話の中身が重層化しているのでバラバラとした寄せ集めの解釈になりがちだし、他との繋がりも不透明で、まことに検討しにくい箇所だ。一応、それなりに触れては来たものの、核となっている、《兄 秋山之下氷壮夫・弟 春山之霞壮夫の婚姻競争譚》は避けて来た。天之日矛には関係するものの、およそ皇統譜とは無縁だし、氏族の祖でもない2柱を取り上げている理由がはなはだわかりにくいからだ。
春と秋という対照軸も、現代ならそれなりにわかるが、「古事記」の時代に同じような発想が通用したのかも疑問だし。

しかし、そのことは、太安万侶がここぞとばかり収録に踏み切ったことを示している訳で、原文を眺めて考えてみようと思う。

先ず、この話の出所だが、帰化新羅人 出石氏の伝承譚と見るしかないが、土着の娘を娶った天之日矛の娘への、これまた土着の神々の婿入り競争が描かれていると見てよさそうだ。

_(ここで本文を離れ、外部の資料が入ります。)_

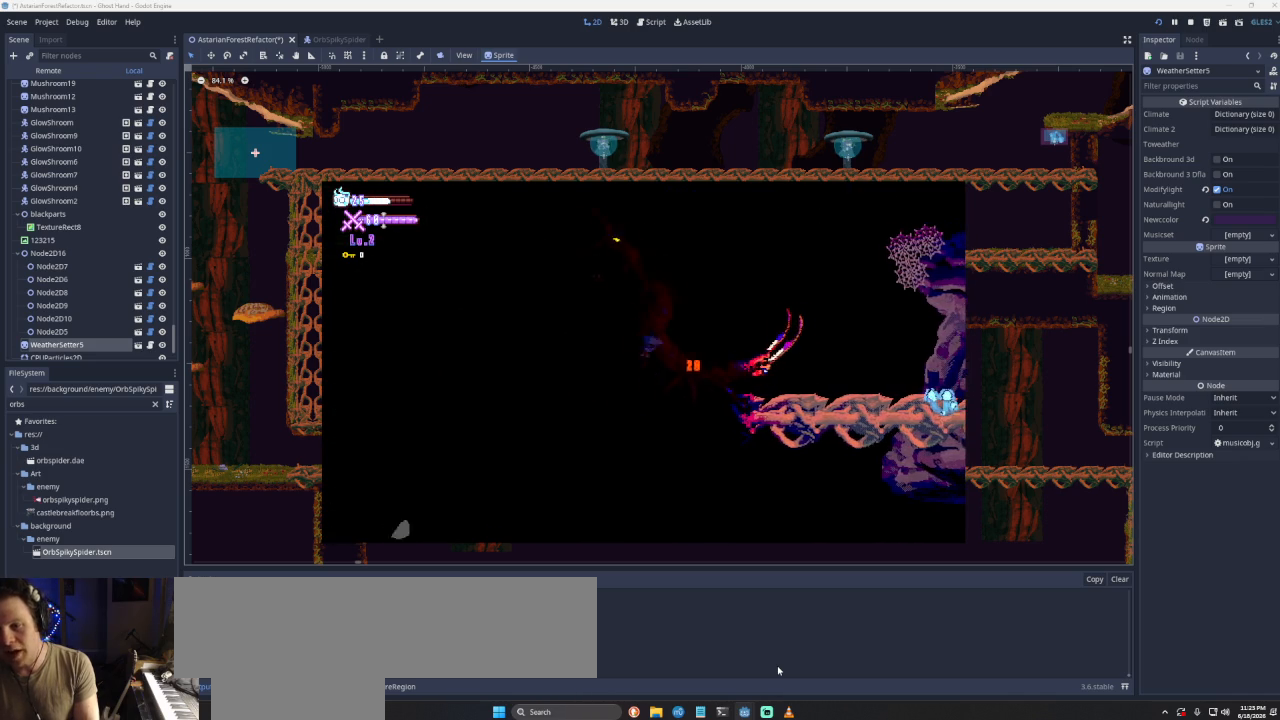
{"buttons": [], "left_stick": "right", "right_stick": "center", "events": [[133, "left_stick", "right"]]}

兄弟八十~の末席たる大穴牟遲ノ~が八上比賣婚姻競争に勝利した話と似たところがあり、渡来人にもかかわらず、倭の基本パターンの伝承譚をもっていることを、示したかったということだろうか。

もともと、天之日矛も倭人の妻を追いかけての渡来人で、その風習は半島の新羅人とは違っていたことになろう。この国の主は、秦との紐帯を有する中華帝国系韓族と見られており、支配層の信仰は儒教しかありえない。そうなると、宗族の掟として嫡出長子を採用することになるから、女系(御祖)・末子相続(弟溺愛)的風合いを感じさせる婚姻譚を伝承するなど有り得ないのである。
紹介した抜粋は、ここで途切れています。